Hawksmoor restaurant, Air Street, Piccadilly, London
“Poirot would be happy here”: the burnished interior of Hawksmoor Air Street. Photograph: Sophia Evans for the Observer Photograph: Sophia Evans/Observer

5a Air Street, London W1 (020 7406 3980).
Meal for two, including wine and service: £150

If a city gets the restaurants it deserves then London has clearly been a very good girl of late. At Hawksmoor Air Street even something as simple as the anchovy hollandaise gets me excitable. You could easily slip into a hotel room with a sauce boat of that and a consenting adult and lose a whole afternoon. It's luscious and just one of many thrills in an extraordinarily assured opening. Of course, the Hawksmoor team should know what they're doing by now. The restaurants that have preceded this – in Shoreditch, Seven Dials and Guildhall – have proved that it's possible to dedicate a kitchen to seared bits of aged cow without assuming a faux American accent; that there really is such a thing as a British steak house.

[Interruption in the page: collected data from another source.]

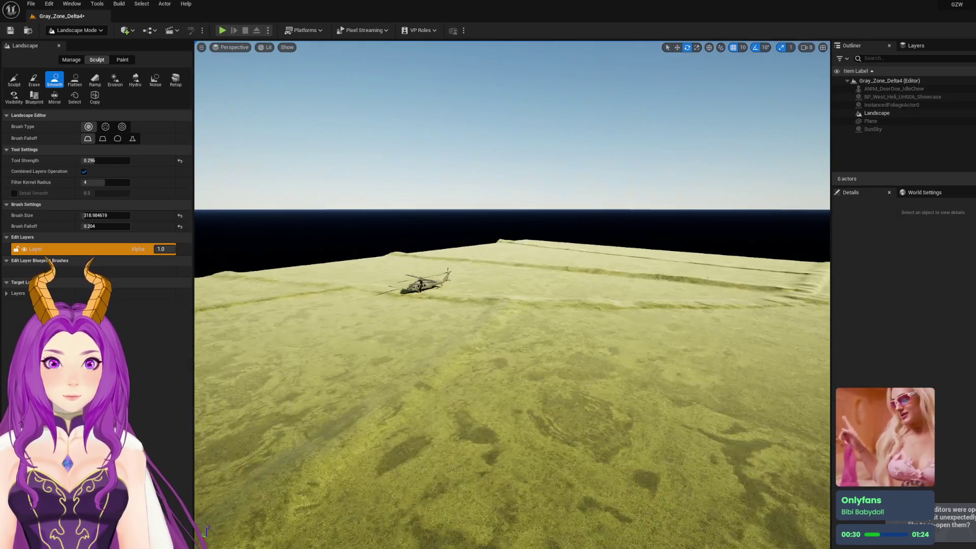
# Pull back to review the whole landscape and helicopter, then save the level
pyautogui.moveTo(508, 229); pyautogui.dragTo(528, 148)
pyautogui.moveTo(422, 310)
pyautogui.mouseDown()
pyautogui.moveTo(430, 305)
pyautogui.moveTo(423, 309)
pyautogui.mouseUp()
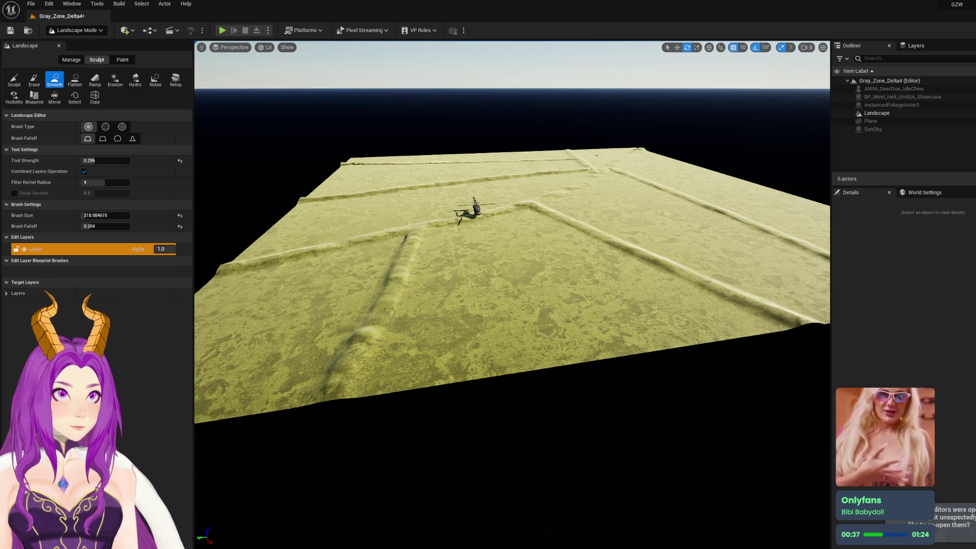
pyautogui.moveTo(399, 313); pyautogui.dragTo(342, 270)
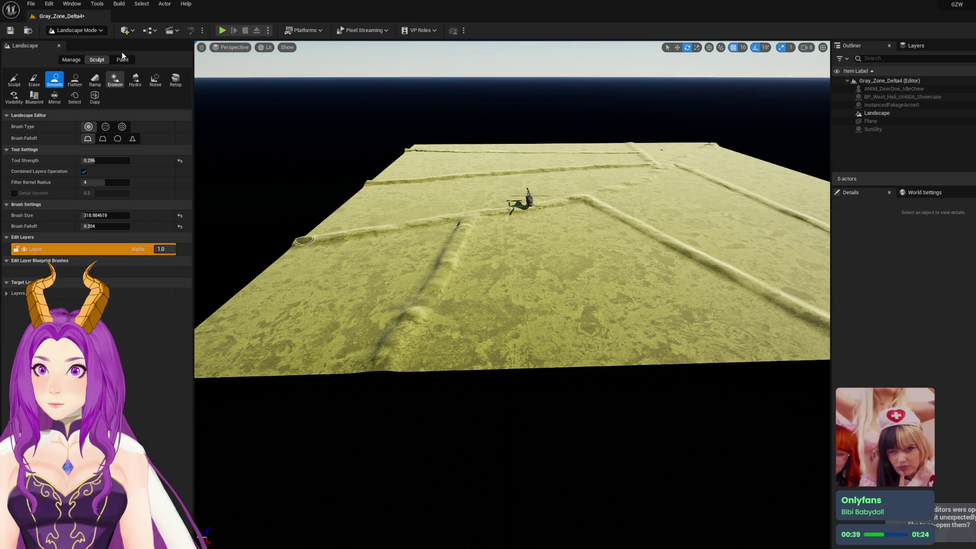
pyautogui.press('ctrl+s')
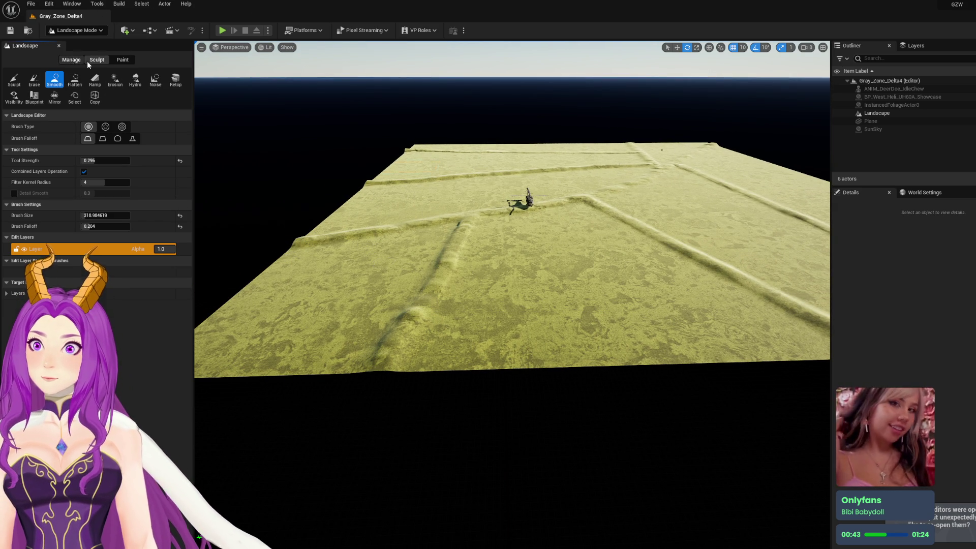
# Try the Paint tab's Blueprint and Paint brushes, stay in Landscape Mode, and show the Manage tools
pyautogui.click(123, 60)
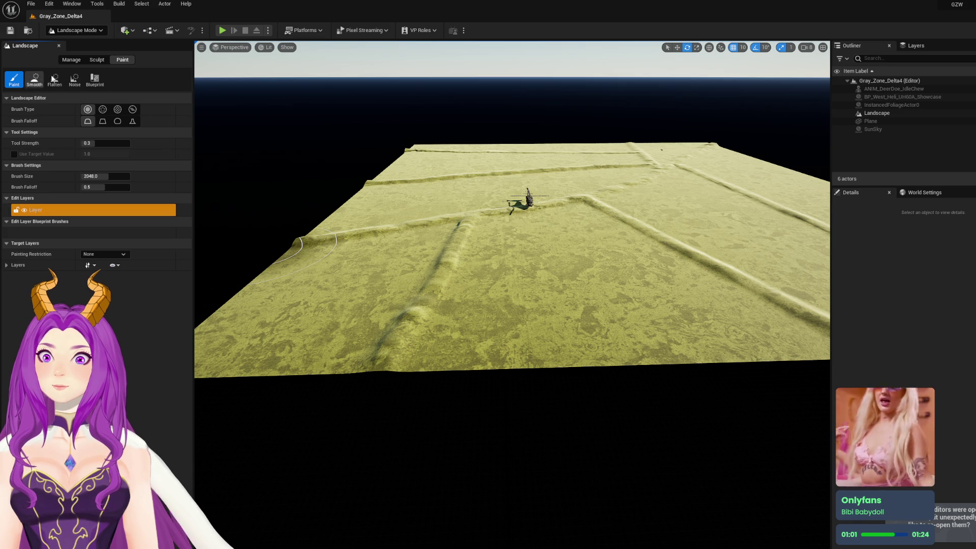
pyautogui.click(95, 79)
pyautogui.click(12, 82)
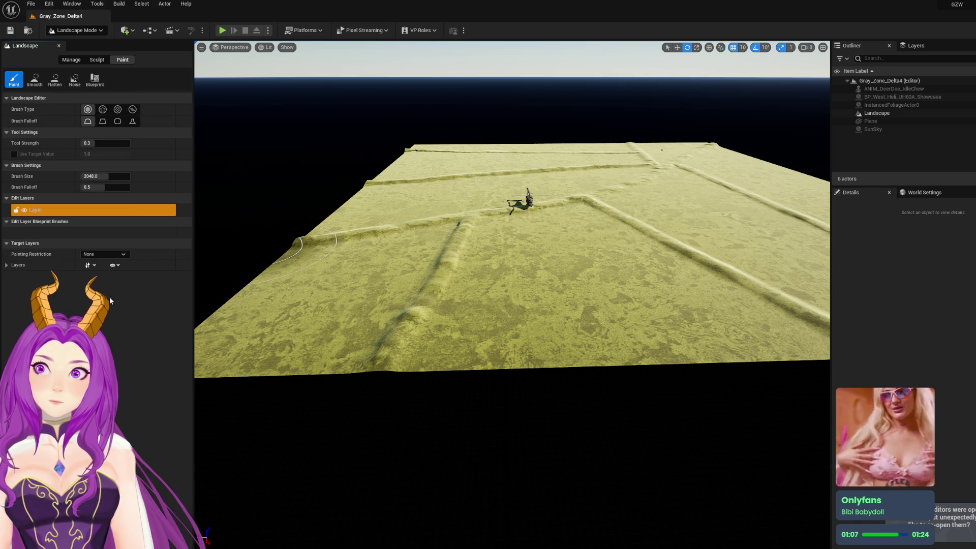
pyautogui.click(101, 30)
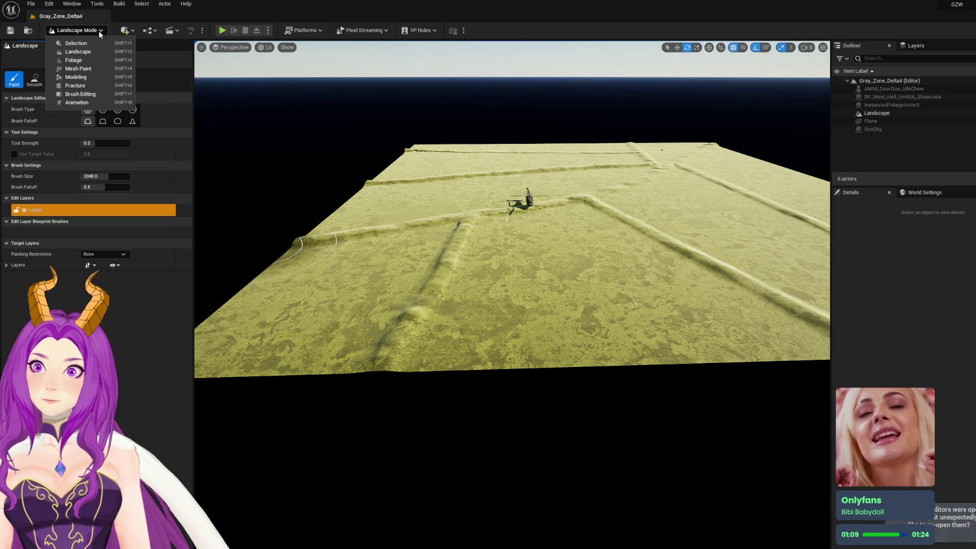
pyautogui.click(244, 2)
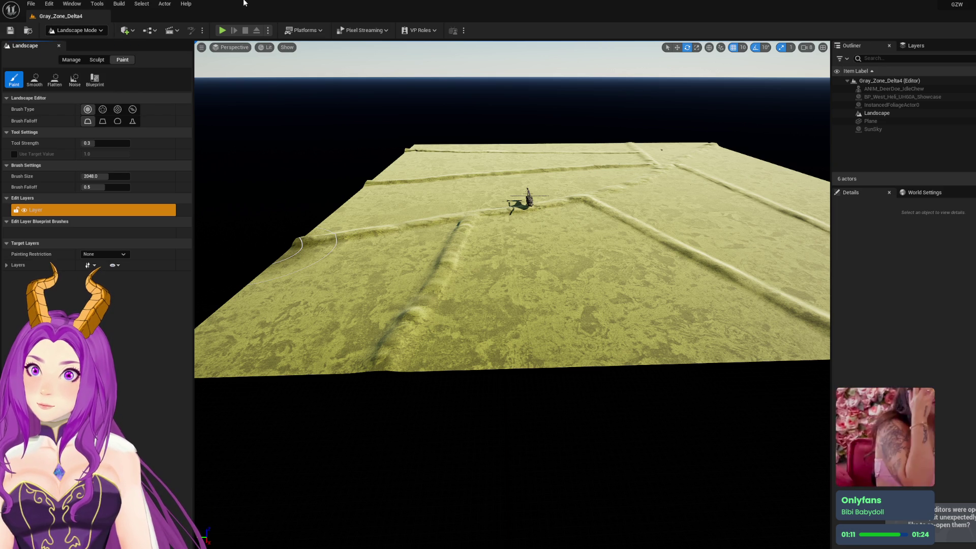
pyautogui.click(73, 62)
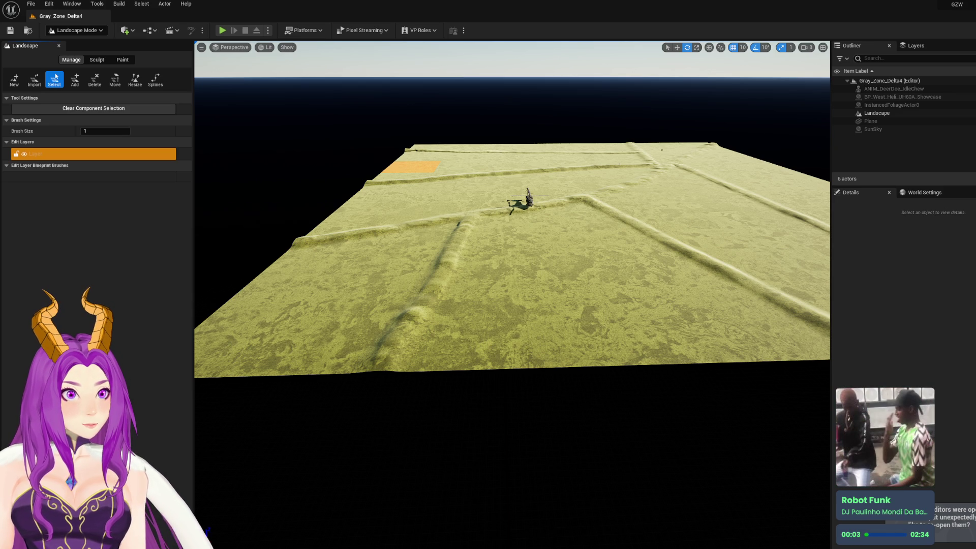
pyautogui.moveTo(630, 257); pyautogui.dragTo(631, 234)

This new outpost adds fish to the repertoire. It occupies a grand curve on the first floor of a Regent Street terrace previously plagued by unworthy businesses. There was the grim pan-Asian tapas joint Cocoon – they should have stopped at the first syllable of the name – followed by a "sustainable" sushi place that lasted just months. Now it has been transformed. It is pure Art Deco, from the beautiful leaded windows to the polished wood veneer and the banquettes. Poirot would be happy here. Then there is the floor. There is no more parquet to be had in Britain. It's all in Hawksmoor Air Street.

What really matters is the menu. There are still their superb steaks, available in cuts from "reasonable", through "bring a friend" to "bigger than your head", seared by a kitchen that understands the ways of meat. There are the glories of bone-marrow gravy, a proper frothy béarnaise served still just warm, and that absurdly good anchovy hollandaise. Their triple-cooked chips are all snap and crunch and sigh. But what lifts this Hawksmoor is the fishy element, put together with the assistance of Mitch Tonks (of the OFM award-winning Seahorse in Dartmouth), who has helped them to negotiate the rapids of sustainability.

The result is everything you would want it to be and quite a bit more. There are queenie scallops, lightly battered and deep fried and served with a coarse tartar sauce. This is pimped finger food: the £8 serving is generous, but I could still have devastated another bowl full. Brixham crab on toast with their own mayonnaise is fresh and sweet and shell-free. We find ourselves humming happy tunes at our starters.

Alongside our 400g rib eye we get the "roast shoulder" of turbot. It's a stonkingly good tranche of fish, roasted on the bone then finished over the grill to give a light char, and clearly comes from a large animal, which is as it should be. The big fish, which have had their chance at replenishing the population, are the most sustainable option. Alongside this we order a side of Jansson's temptation, a Swedish dish, interleaving scalloped potatoes with salted fish, onions and cream, and then long cooked. It's what greedy Swedes do on endless dark nights. I'm not complaining that it's made here with salted anchovies.It's the best version I've ever tried. You could invite it into the hotel room along with the anchovy hollandaise. We finish with their peanut-butter shortbread with salted caramel ice cream – it was a light lunch – and a champagne jelly with grapefruit and orange, and a mandarin foam. At the end they bring salted caramel "Rolos" made with properly tempered chocolate that snaps to reveal the gooey innards. The mayor's office should denote these a London landmark.

You will pay for this. You will pay the sort of money that will make you gulp. And yet I would still call it value and argue that the removal of stupidities like thick napery and over-heavy glassware simply adds to the experience. (That said, the wine list does begin below £20 a bottle and has good choices by the glass.) Like everyone who does my job, I am regularly criticised for not getting out of London enough; I run at about 45% outside and often find good things. But the fact is that nowhere else in Britain could support a restaurant of this quality. I suppose I could lie about that, to protect regional pride, but really, what's the point? So save up, for as long as it takes. Book a night in the smoke. Eat here. It's worth it.